Does the Rise of AI Precede the End of Code? (itproportal.com)
An anonymous reader shares an article: It's difficult to know what's in store for the future of AI but let's tackle the most looming question first: are engineering jobs threatened? As anticlimactic as it may be, the answer is entirely dependent on what timeframe you are talking about. In the next decade? No, entirely unlikely. Eventually? Most definitely. The kicker is that engineers never truly know how the computer is able to accomplish these tasks. In many ways, the neural operations of the AI system are a black box. Programmers, therefore, become the AI coaches. They coach cars to self-drive, coach computers to recognise faces in photos, coach your smartphone to detect handwriting on a check in order to deposit electronically, and so on. In fact, the possibilities of AI and machine learning are limitless. The capabilities of AI through machine learning are wondrous, magnificent... and not going away. Attempts to apply artificial intelligence to programming tasks have resulted in further developments in knowledge and automated reasoning. Therefore, programmers must redefine their roles. Essentially, software development jobs will not become obsolete anytime soon but instead require more collaboration between humans and computers. For one, there will be an increased need for engineers to create, test and research AI systems. AI and machine learning will not be advanced enough to automate and dominate everything for a long time, so engineers will remain the technological handmaidens.
More to the point, when AIs learn to write code better than human coders, the humans are no longer coders, they will instead be writing specifications for the code that the AI will write: essentially they will be managers for the AI.

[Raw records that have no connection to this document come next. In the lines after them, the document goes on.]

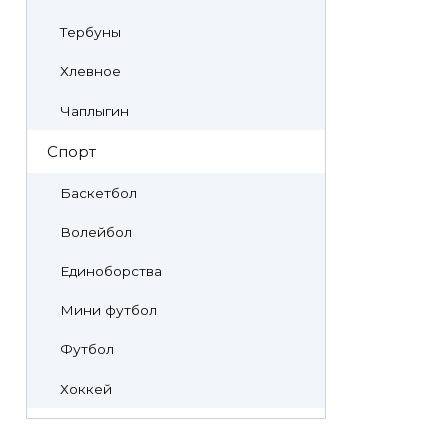
Тербуны
Хлевное
Чаплыгин
Спорт
Баскетбол
Волейбол
Единоборства
Мини футбол
Футбол
Хоккей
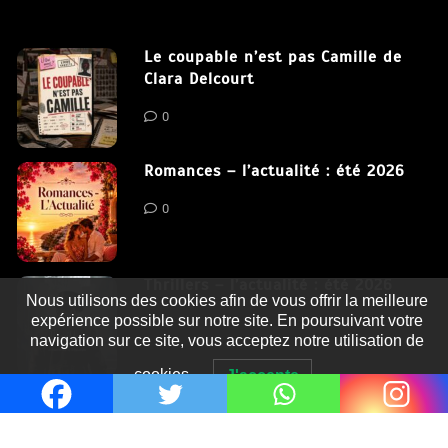
Le coupable n’est pas Camille de
Clara Delcourt
0
Romances – l’actualité : été 2026
0
Thrillers – l’actualité : été 2026
Nous utilisons des cookies afin de vous offrir la meilleure
expérience possible sur notre site. En poursuivant votre
0
navigation sur ce site, vous acceptez notre utilisation de
cookies.
J'accepte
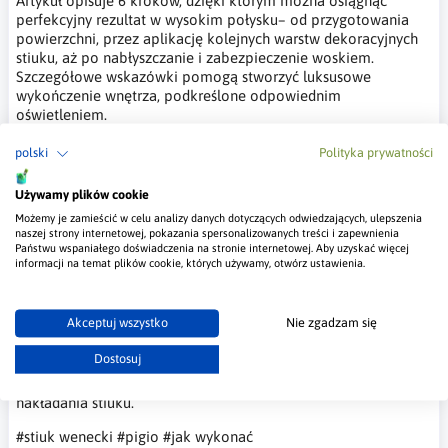
Artykuł opisuje 6 kroków, dzięki którym można osiągnąć
perfekcyjny rezultat w wysokim połysku– od przygotowania
powierzchni, przez aplikację kolejnych warstw dekoracyjnych
stiuku, aż po nabłyszczanie i zabezpieczenie woskiem.
Szczegółowe wskazówki pomogą stworzyć luksusowe
wykończenie wnętrza, podkreślone odpowiednim
oświetleniem.
#stiuk wenecki
#pigio
#jak wykonać
polski
Polityka prywatności
Używamy plików cookie
28 sty 2025
Jak nakładać stiuk
Możemy je zamieścić w celu analizy danych dotyczących odwiedzających, ulepszenia
naszej strony internetowej, pokazania spersonalizowanych treści i zapewnienia
Państwu wspaniałego doświadczenia na stronie internetowej. Aby uzyskać więcej
wenecki?
informacji na temat plików cookie, których używamy, otwórz ustawienia.
Nakładanie stiuku weneckiego jest to
proces wymagający precyzji i cierpliwości, ale efekty są tego
Akceptuj wszystko
Nie zgadzam się
warte. Ściany wykończone stiukiem stają się eleganckim
elementem dekoracyjnym, który podkreśla piękno naturalnych
Dostosuj
materiałów i wprowadza unikalny klimat do wnętrz.
Przedstawiam przewodnik, który krok po kroku opisuje etapy
nakładania stiuku.
#stiuk wenecki
#pigio
#jak wykonać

In fact, the possibilities of AI and machine learning are limitless
Limitless... that's a pretty far-fetched claim.
I wasn't around during the turn of the last century, but judging from various literature of the period a lot of people back then had some pretty harebrained ideas too. Steam power and electricity and intricate brass gears were going to somehow give us miraculous stuff like time travel.
With C, we got optimizing compilers that totally rewrite the specification, doing things in a different order, entirely skipping steps that don't end up affecting the result, etc.
We didn't. FORTRAN I was specificially designed with optimization in mind and in fact the first compiler was an optimizing compiler:
https://compilers.iecc.com/com...
But yes, your point is otherwise sound. What is run-of-the-mill compiler optimization today would have been AI in the days of FORTRAN I. Modern code looks nothing like the early machine-level descriptions. I also agree that languages are (and will increasingly become) precise specifications of what we want with the details left up to the compiler.